THE SCOPE OF CHARTERPARTY INDEMNITY CLAUSES

The Eurus
A breach of contract gives rise to a right to damages, the extent of recovery dependent upon the principles of remoteness of loss derived from the celebrated case of Hadley v. Baxendale.1 In The Eurus 2 the Court of Appeal had to consider whether the breach of cl. 36 in a voyage charterparty making the “Owners … responsible for any … loss suffered by Charterers due to failure to comply fully with Charterers’ voyage instructions …” imposed on the owners an obligation to indemnify the charterers in respect of the consequences of a failure to follow instructions and, if so, whether the principles of remoteness precluded recovery for losses that were not in the reasonable contemplation of the parties.
The defendant charterers appealed from the decision of Rix, J.,3 allowing the appeal of the shipowners from a majority arbitration award. This award held that cl. 36 cast an obligation on the owners to indemnify the charterers for losses incurred when the ship’s master effectively presented the Eurus for loading earlier than he had been instructed to do so. The arbitrators held that an obligation to indemnify, as opposed to one to pay damages for breach of contract, required proof of causation only; it did not matter that the indemnity was sought in respect of unforeseeable losses. Rix, J., differed from the

1. (1854) 9 Ex. 341.
3. Total Transport Corp. v. Arcadia Petroleum Ltd (The Eurus) [1996] 2 Lloyd’s Rep. 408; noted R. Halson, “Indemnity Clauses, Remoteness and Causation” [1996] LMCLQ 438 and P. S. McCarter, “Re-Defining the Function(s) of the Notice of Readiness” [1997] LMCLQ 483.
+--
*Problem requirements:*
Answer these from the article on charterparty indemnity clauses:
1. Which court had to consider the breach of cl. 36 in The Eurus?
2. Who appealed from the decision of Rix, J.?
3. According to the arbitrators, what did an obligation to indemnify require proof of?
The listing that comes next has nothing to do with this.

*Dataset content:*
+--
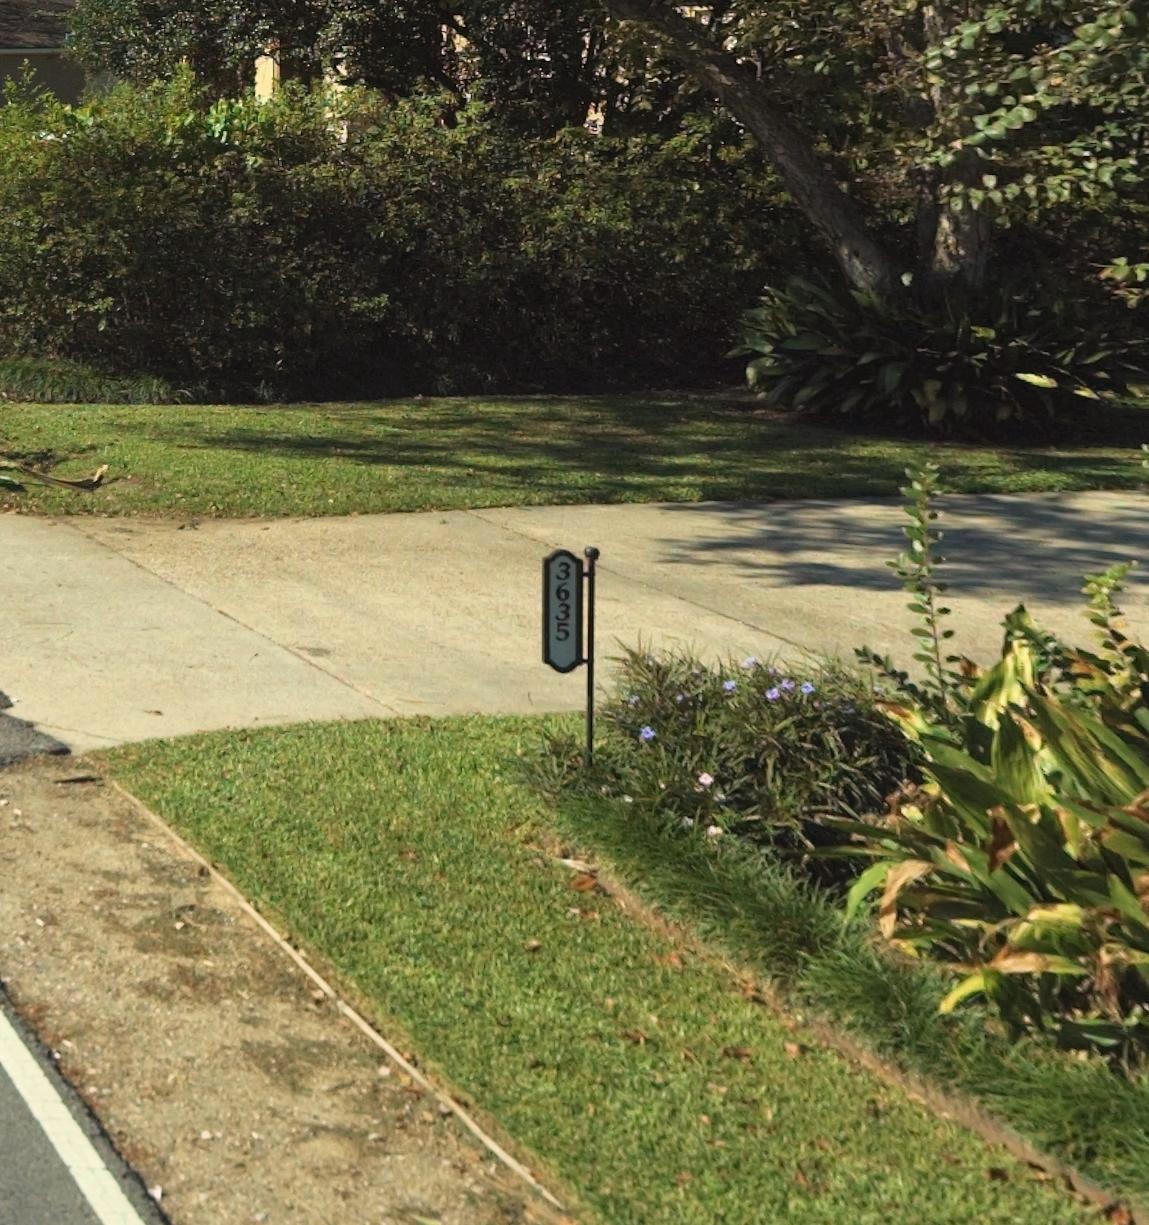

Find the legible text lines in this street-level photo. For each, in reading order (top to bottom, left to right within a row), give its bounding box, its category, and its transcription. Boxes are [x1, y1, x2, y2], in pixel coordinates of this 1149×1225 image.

[553, 560, 572, 643] StreetNumber: 3635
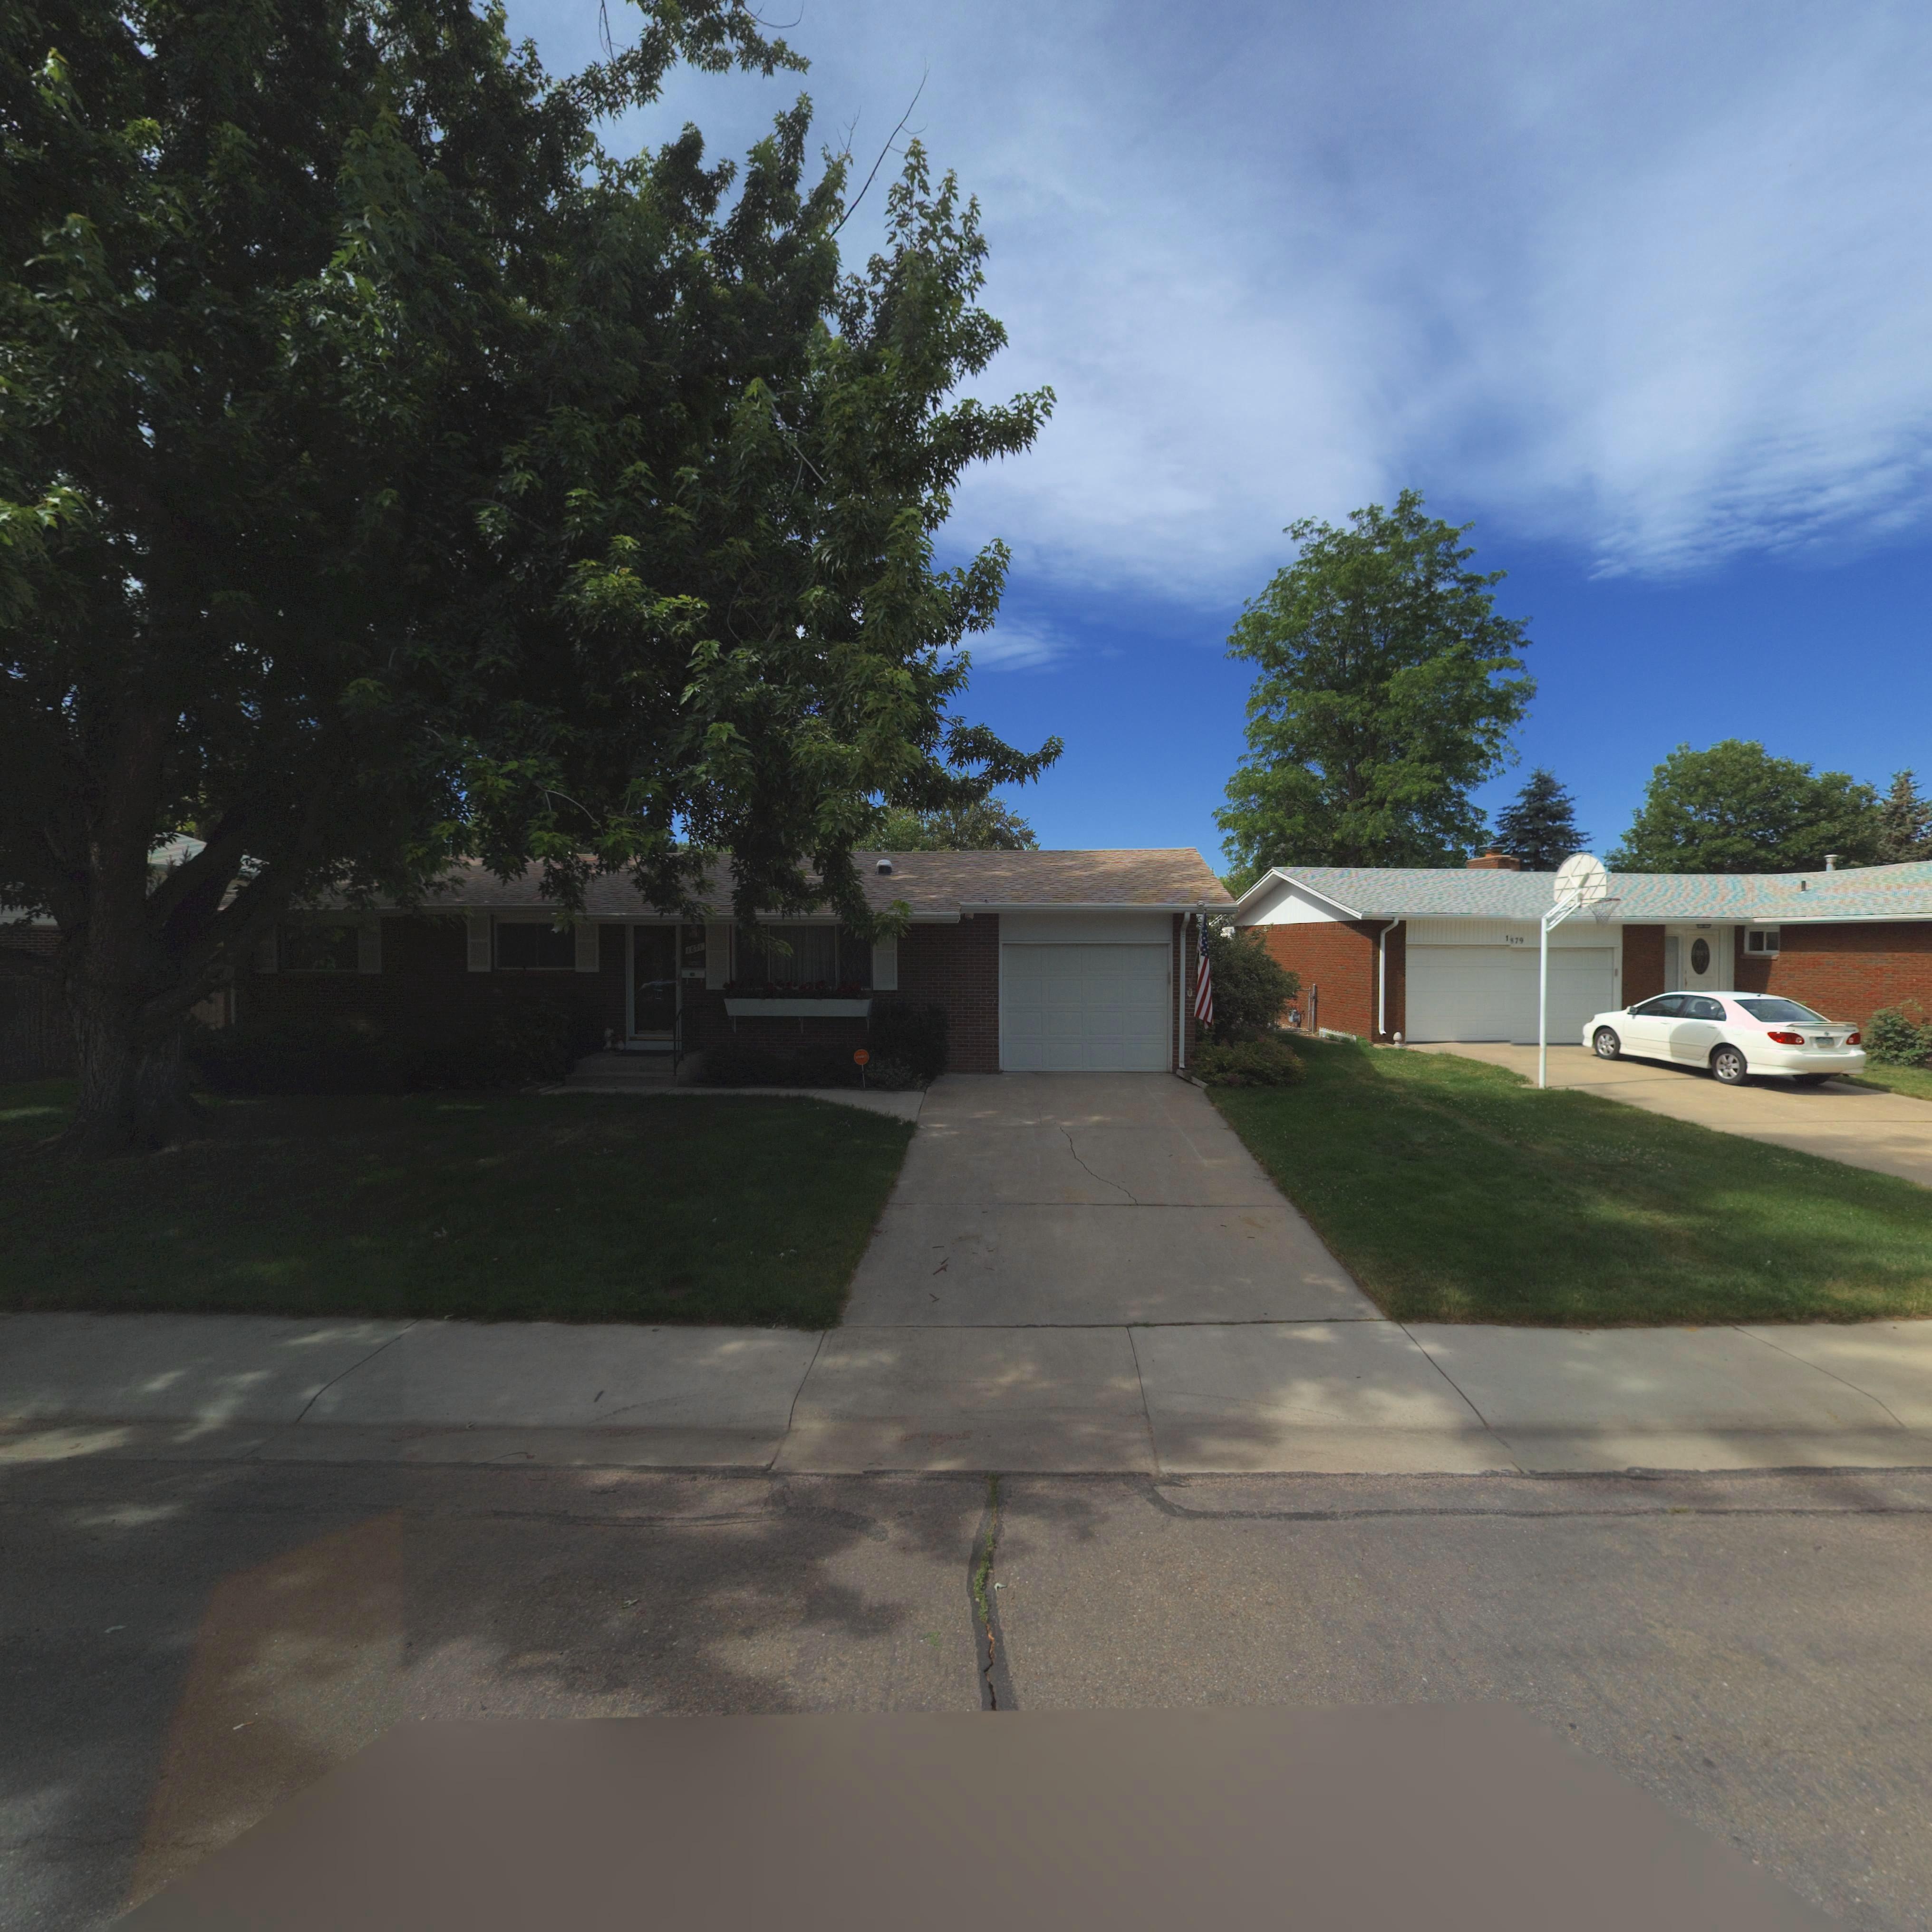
+--
*Answer to this problem:*
1. The Court of Appeal.
2. The defendant charterers.
3. Causation only.